▶ [READING TEXT]
• • •

The initiation of the trigger pulse is accomplished by coupling a comparator signal through transistor 26 to the gate of the SCR 24. The gate signal causes the SCR to conduct, which discharges the previously charged trigger capacitor 18 through the primary winding of the trigger transformer 17. The discharge of trigger capacitor 18 induces a voltage in the trigger transformer 17 which couples a high voltage trigger pulse to trigger electrode 16 which in turn initiates the flash of light source 10. At the end of one flash cycle, both flash capacitor 13 as well as the trigger capacitor 18 are discharged. Power to recharge these capacitors is supplied by the electrical energy supply means 14 which is formed as a flyback oscillator type, dc to dc converter.

The electrical energy supply means 103 includes a transformer 43 with primary and secondary windings. An alternating current through the primary winding induces a higher voltage in the secondary winding of the transformer. The output voltage induced on the secondary winding is rectified by diodes and supplied to both the energy storage means and the trigger capacitor of the trigger pulse generator. Generation of the alternating current through the primary winding is governed by a pair of transistors 48 and 45. The operation of the alternating current source is controlled by interposing an electrically operable disable means shown as darlington pair transistor 47 between transistor 45 and transistor 48.

The electrical energy supply means 103 further includes circuitry which improves the energy conversion efficiency of the energy supply process. A supply means may be considered as a flyback oscillator, dc to dc converter which converts the nominal vehicle voltage to the higher voltages required to operate the light source. This voltage conversion is accomplished by supplying an alternating current to the primary winding 44 of the transformer 43. The changing flux in the transformer due to the alternating current induces output voltages on the secondary winding of the transformer. In the preferred embodiment, the secondary winding of transformer 43 has multiple taps 54, 55 and 56, which provide a plurality of voltages to be used by the transmitter circuitry.

A feedback tap 54 on the secondary winding provides a feedback voltage which acts to increase the current supplied to the primary winding of the transformer when the flux within the transformer "is increasing". When the current through the primary winding has reached a maximum value, the feedback signal rapidly reduces the amount of current supplied to the primary winding providing a sharp turnoff characteristic which improves the energy conversion efficiency of the electrical energy supply means.

• • •

▶ [MATERIAL SUPPLIED]
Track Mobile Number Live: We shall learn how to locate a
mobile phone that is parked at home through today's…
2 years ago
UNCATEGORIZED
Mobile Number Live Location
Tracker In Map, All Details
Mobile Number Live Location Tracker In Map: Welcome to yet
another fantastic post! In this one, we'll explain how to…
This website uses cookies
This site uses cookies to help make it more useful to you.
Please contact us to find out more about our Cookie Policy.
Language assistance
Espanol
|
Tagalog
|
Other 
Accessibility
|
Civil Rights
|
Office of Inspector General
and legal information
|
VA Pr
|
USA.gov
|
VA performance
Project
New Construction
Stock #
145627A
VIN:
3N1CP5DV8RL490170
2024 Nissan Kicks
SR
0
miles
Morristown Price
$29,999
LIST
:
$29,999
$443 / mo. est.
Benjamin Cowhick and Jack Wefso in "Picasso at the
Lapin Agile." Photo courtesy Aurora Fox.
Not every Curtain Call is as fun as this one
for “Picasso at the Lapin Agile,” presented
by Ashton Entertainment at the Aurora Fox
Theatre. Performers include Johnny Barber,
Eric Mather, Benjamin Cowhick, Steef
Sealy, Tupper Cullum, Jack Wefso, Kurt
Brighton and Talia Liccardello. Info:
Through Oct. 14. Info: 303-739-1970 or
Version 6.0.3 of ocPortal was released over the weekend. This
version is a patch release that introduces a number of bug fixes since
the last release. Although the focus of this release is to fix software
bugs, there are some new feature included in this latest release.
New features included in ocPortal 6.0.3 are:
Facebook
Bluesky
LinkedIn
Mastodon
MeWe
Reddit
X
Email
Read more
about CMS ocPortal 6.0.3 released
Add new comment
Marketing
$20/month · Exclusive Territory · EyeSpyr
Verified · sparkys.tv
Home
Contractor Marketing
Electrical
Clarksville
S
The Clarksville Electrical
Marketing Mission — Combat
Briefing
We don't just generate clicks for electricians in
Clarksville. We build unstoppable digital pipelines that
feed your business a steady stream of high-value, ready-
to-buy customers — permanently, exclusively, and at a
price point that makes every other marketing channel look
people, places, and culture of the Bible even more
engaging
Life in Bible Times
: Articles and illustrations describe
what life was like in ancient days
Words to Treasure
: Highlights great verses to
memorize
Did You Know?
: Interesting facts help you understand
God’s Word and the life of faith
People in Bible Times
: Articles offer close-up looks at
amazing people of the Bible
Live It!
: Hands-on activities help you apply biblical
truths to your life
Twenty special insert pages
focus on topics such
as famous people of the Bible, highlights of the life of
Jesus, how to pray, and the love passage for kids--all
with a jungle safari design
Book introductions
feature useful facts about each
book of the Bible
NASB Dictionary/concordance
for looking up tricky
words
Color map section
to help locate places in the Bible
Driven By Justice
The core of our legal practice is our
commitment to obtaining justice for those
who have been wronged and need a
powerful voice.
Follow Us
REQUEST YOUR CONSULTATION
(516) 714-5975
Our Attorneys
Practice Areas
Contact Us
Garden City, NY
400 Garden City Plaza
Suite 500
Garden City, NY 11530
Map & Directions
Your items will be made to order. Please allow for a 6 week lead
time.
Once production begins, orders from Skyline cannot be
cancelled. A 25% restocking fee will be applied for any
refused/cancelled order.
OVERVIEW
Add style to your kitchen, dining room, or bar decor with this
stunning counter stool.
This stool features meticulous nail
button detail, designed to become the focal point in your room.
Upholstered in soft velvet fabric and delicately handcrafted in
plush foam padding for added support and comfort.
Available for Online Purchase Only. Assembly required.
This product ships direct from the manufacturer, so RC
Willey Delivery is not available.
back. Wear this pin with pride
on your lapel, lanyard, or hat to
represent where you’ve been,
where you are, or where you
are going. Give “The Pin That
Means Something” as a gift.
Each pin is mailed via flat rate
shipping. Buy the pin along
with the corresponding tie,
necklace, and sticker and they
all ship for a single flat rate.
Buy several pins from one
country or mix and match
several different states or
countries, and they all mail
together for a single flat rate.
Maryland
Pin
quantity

• • •

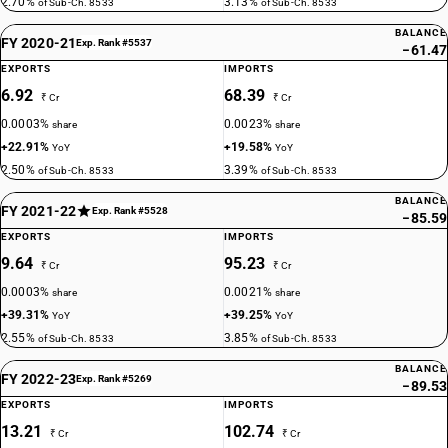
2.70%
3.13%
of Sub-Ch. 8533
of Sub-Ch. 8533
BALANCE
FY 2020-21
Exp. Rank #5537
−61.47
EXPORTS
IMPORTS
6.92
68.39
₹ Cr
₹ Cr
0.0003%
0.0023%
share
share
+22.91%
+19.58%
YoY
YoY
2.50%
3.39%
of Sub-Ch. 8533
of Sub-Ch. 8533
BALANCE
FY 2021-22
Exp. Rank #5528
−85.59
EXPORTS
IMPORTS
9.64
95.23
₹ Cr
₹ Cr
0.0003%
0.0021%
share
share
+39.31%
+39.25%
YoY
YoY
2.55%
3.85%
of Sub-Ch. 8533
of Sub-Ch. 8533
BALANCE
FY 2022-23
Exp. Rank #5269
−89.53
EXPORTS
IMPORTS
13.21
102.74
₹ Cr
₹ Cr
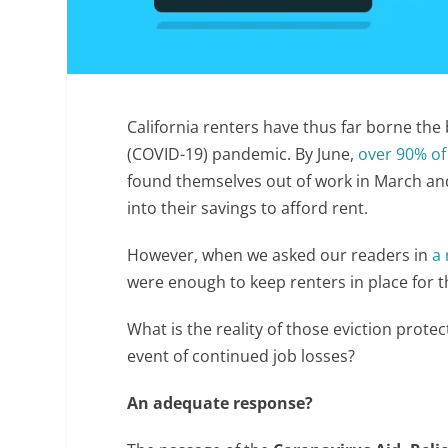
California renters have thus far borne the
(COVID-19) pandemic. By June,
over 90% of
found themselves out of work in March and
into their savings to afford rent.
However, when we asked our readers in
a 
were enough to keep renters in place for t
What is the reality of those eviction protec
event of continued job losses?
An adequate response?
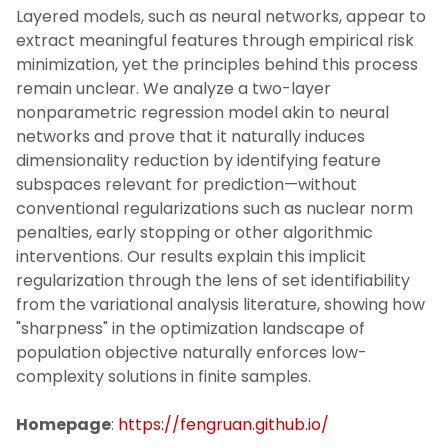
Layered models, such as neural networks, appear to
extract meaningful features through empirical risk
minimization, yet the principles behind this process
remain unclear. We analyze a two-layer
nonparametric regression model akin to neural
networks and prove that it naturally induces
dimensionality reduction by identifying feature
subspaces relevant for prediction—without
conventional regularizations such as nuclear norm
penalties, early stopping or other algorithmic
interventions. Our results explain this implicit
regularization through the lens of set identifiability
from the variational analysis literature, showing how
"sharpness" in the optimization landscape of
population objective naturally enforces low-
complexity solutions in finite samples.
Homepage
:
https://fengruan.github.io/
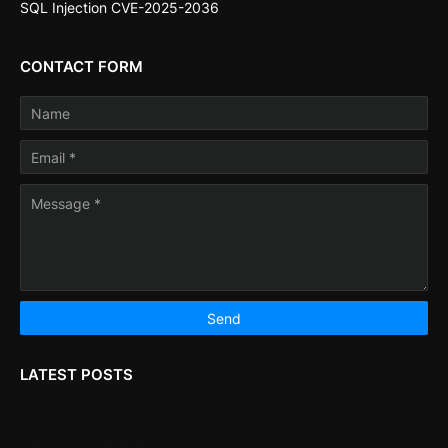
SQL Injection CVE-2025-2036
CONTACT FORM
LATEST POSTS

• • •

▶ [PROBLEMS AND TASKS]
1) Rewrite the flash circuit passage from "A feedback tap" through "energy supply means.", putting "primary coil" in place of "primary winding".
2) According to the flash circuit passage, which pair of transistors governs the generation of the alternating current through the primary winding?
The records stand apart from the flash circuit passage.

▶ [TASK-BY-TASK ANSWERS]
1)
A feedback tap 54 on the secondary winding provides a feedback voltage which acts to increase the current supplied to the primary coil of the transformer when the flux within the transformer "is increasing". When the current through the primary coil has reached a maximum value, the feedback signal rapidly reduces the amount of current supplied to the primary coil providing a sharp turnoff characteristic which improves the energy conversion efficiency of the electrical energy supply means.

2) Transistors 48 and 45.